**** DOCUMENT EXTRACT
= John Jackett (politician) =

Australian politician

John Gordon Thorne Jackett (21 October 1912 – 11 January 2003) was an Australian politician. He was the Liberal member for Burwood in the New South Wales Legislative Assembly from 1965 to 1978.

Jackett was born in Unley, South Australia, to Gordon Jackett (NSW MLA 1935-1938, 1941-1951) and his wife Ethel May Martin. The family moved to New South Wales in 1918, and Jackett was educated at The King's School, Parramatta, after which he joined the family business. In 1940, he enlisted in the AIF, serving in the Middle East, Darwin and New Guinea until 1945. In 1953, he was elected to Burwood Council, where he served until 1962. In 1961, Jackett married Bethyl Margaret McKerihan, with whom he had two children.
********
__PROBLEM DETAILS__: For each statement, say yes or no to whether it agrees with the John Jackett biography above, and quote the words that decide it: (a) Jackett was born in New South Wales; (b) Jackett served on Burwood Council until 1962; (c) Jackett enlisted in the AIF in 1945.
**** GIVEN INFORMATION
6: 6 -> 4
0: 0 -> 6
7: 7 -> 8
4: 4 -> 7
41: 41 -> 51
********
**** GIVEN INFORMATION
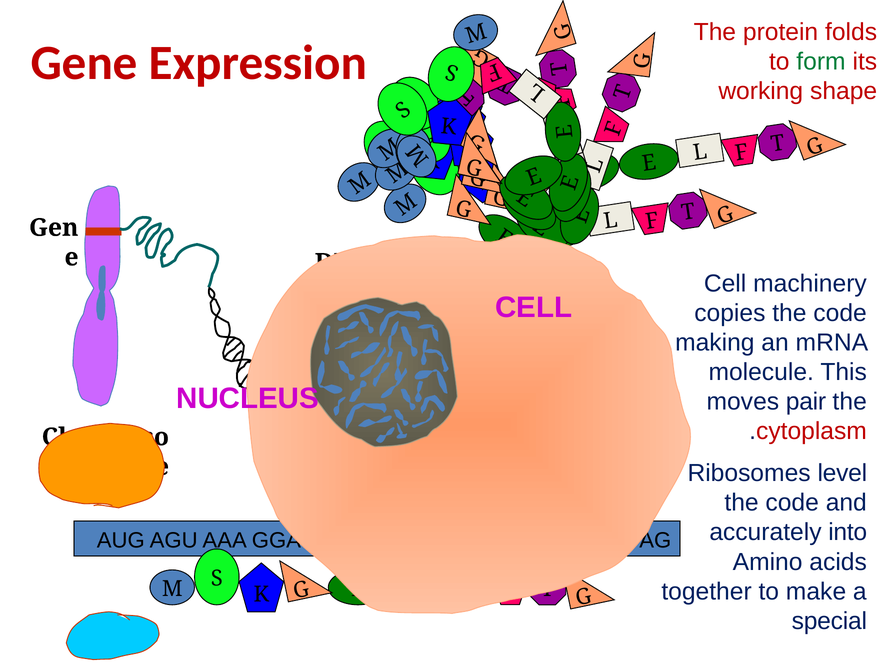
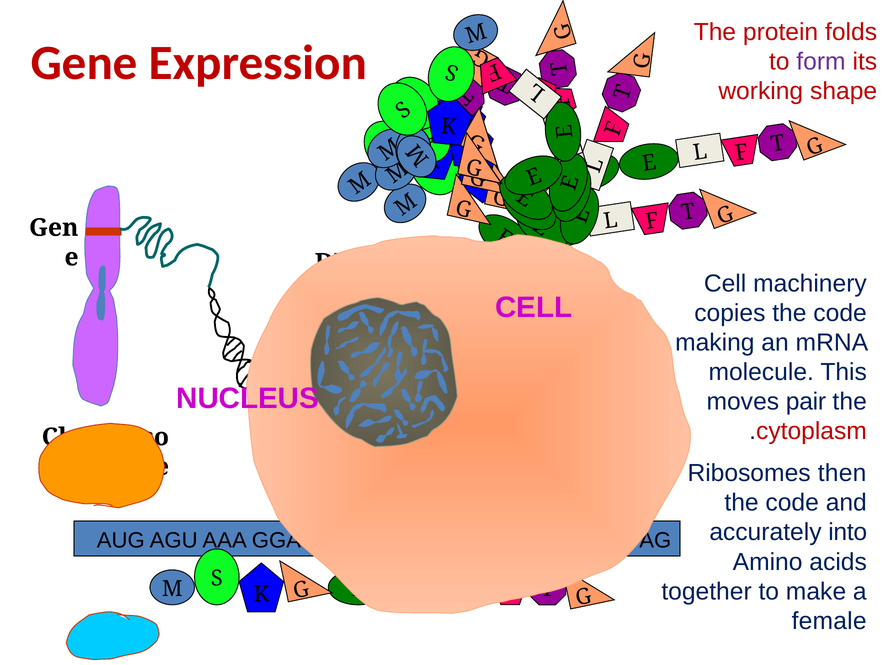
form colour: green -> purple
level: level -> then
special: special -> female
********
__FULL ANSWER__:
(a) No: "Jackett was born in Unley, South Australia"
(b) Yes: "In 1953, he was elected to Burwood Council, where he served until 1962."
(c) No: "In 1940, he enlisted in the AIF"